I am interested in understanding how the physical chemistry of lipids and lipid mixtures influences biological functions at the plasma membrane. I am currently investigating this topic using complimentary approaches: through simulations, and experiments in model membranes, plasma membrane vesicles, and intact cells.
Model membranes: My PhD and early postdoctoral work was aimed at understanding the thermodynamics of the miscibility transition in ‘simple’ model membranes. We recently characterized critical fluctuations in model membranes (1). Giant plasma membrane vesicles (GPMVs): GPMVs are shed from the plasma membranes of living RBL cells after a mild chemical treatment. These vesicles phase separate at low temperature, and exhibit critical fluctuations near room temperature (~22°C; Figure A). Based on these experiments, we predict <50nm sized fluctuations in cell membranes at physiological temperatures (37°C) (2). Simulations: Since cell plasma membranes appear to have critical compositions, it may be possible to capture important aspects of cell plasma membrane organization through fairly simple 2D Ising model Monte Carlo Simulations (Figure B). I am working with members of the Sethna group in Cornell’s physics department to investigate the impact of receptor clustering and the actin cytoskeleton on membrane heterogeneity. Intact cells: We are testing the hypothesis generated from our plasma membrane vesicle experiments and Monte Carlo simulations by imaging cell surface protein distributions using experimental techniques sensitive to nanometer-scale ordering. I am currently working with Ethan Chiang to understand results of scanning electron microscopy experiments (Figure C), and with Ethan Chiang and Amit Singhai on implementing a sub-optical resolution fluorescence imaging in the Baird/Holowka Laboratory.
(above) (A). Micron-sized and dynamic critical fluctuations are found at the surface of a giant plasma membrane vesicle (GPMV) at multiple temperatures near the critical temperature. Figure reproduced from (2). Vesicles are roughly 10 micrometers in diameter. (B) Monte Carlo simulation of blue ‘lipids’ clustering around fixed white ‘proteins,’ mimicking what may occur after cross-linking of FceRI with multivalent antigen. (C) Reconstructed SEM micrograph demonstrating that two different proteins co-cluster on the surface of stimulated RBL mast cells (image courtesy of Ethan Chiang). Protein clusters are roughly 200nm.
1. A. R. Honerkamp-Smith, P. Cicuta, M. Collins, S. L. Veatch, M. Schick, M. den Nijs, and S. L. Keller, Line tensions, correlation lengths, and critical exponents in lipid membranes near critical points. Biophys. J. 95(1) 236-46 (2008). 2. S. L. Veatch, P. Sengupta, A. Honerkamp-Smith, D. Holowka, B. Baird. Critical Fluctuations in Plasma Membrane Vesicles. ACS Chem. Bio. 3(5):287-93 (2008).
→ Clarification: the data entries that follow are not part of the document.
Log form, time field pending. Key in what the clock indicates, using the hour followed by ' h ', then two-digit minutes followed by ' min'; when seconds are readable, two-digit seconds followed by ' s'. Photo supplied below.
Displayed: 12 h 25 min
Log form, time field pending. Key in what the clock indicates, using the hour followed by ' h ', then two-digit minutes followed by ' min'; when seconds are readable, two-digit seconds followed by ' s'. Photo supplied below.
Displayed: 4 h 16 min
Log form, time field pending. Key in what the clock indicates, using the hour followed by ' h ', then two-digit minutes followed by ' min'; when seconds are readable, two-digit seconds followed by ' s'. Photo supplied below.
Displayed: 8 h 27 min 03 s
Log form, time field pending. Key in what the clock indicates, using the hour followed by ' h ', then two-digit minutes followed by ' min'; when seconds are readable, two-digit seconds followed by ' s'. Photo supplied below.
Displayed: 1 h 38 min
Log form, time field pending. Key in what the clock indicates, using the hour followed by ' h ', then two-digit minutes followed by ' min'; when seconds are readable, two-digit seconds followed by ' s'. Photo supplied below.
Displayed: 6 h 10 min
	Sarah Veatch and Amit Singhai Super-resolution fluorescent imaging of the cell surface

Several groups have recently developed and characterized a novel microscopy technique capable of obtaining electron-microscopy resolution images using fluorescently labeled samples (1-3). This technique, called STORM (1) or PALM (2,3), utilizes photo-activated fluorescent probes and single molecule measurements to break the optical resolution limit. We are currently implementing a PALM/STORM microscope in the Baird/Holowka research group, and will use it to visualize IgE-FceRI and its signaling partners at the plasma membrane with nanometer-scale lateral resolution. We also hope to use this technique to characterize <50nm-size heterogeneities in resting cell membranes (often referred to as ‘lipid rafts.’)
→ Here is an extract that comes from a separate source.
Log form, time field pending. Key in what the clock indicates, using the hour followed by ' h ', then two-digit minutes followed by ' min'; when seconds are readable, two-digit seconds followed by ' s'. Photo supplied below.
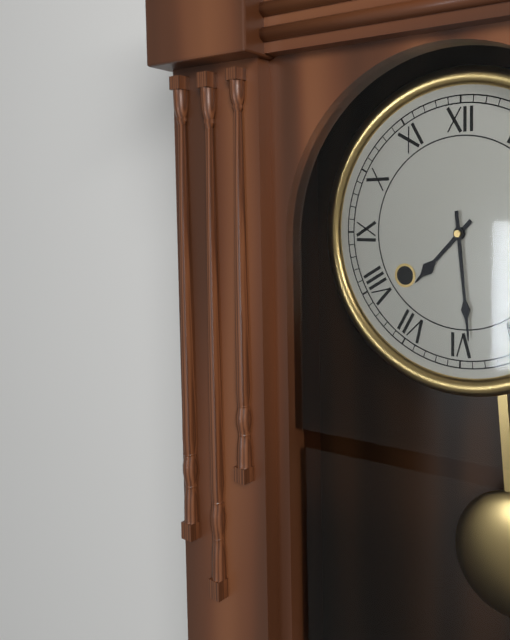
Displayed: 7 h 29 min
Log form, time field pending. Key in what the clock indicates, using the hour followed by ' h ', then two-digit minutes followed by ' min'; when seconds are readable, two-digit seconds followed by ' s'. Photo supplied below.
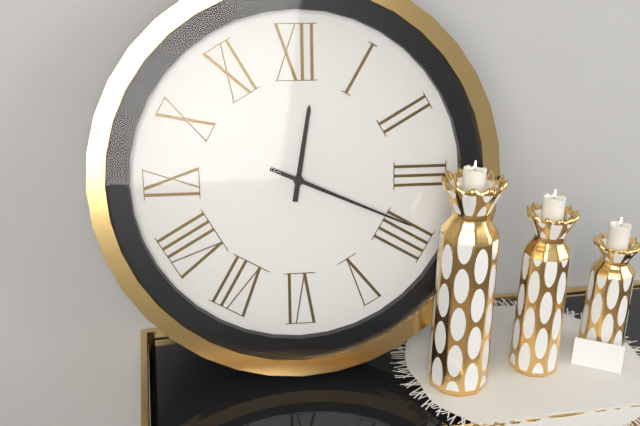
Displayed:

(above) Unstimulated RBL cell surface as imaged using total internal reflection fluorescence (TIRF) microscopy (Figure A) or STORM (Figure B). IgE-FceRI complexes are secondary antibody labeled with a Cy3-Cy5 switch and are imaged using TIRF microscopy. The STORM image is reconstructed from 1000 individual images using automatic image processing. In both images, puncta are present due to insufficient labeling of the cell surface, and not due to nano-scale structure. Nonetheless, this preliminary example demonstrates the power of the PALM/STORM technique. Neighboring fluorophores that cannot be distinguished in using standard epi-fluorescence microscopy (inset; Figure A) are clearly resolved in the reconstructed STORM image (inset; Figure A). The inset a magnified reproduction of the white square and is roughly 1mm by 1mm.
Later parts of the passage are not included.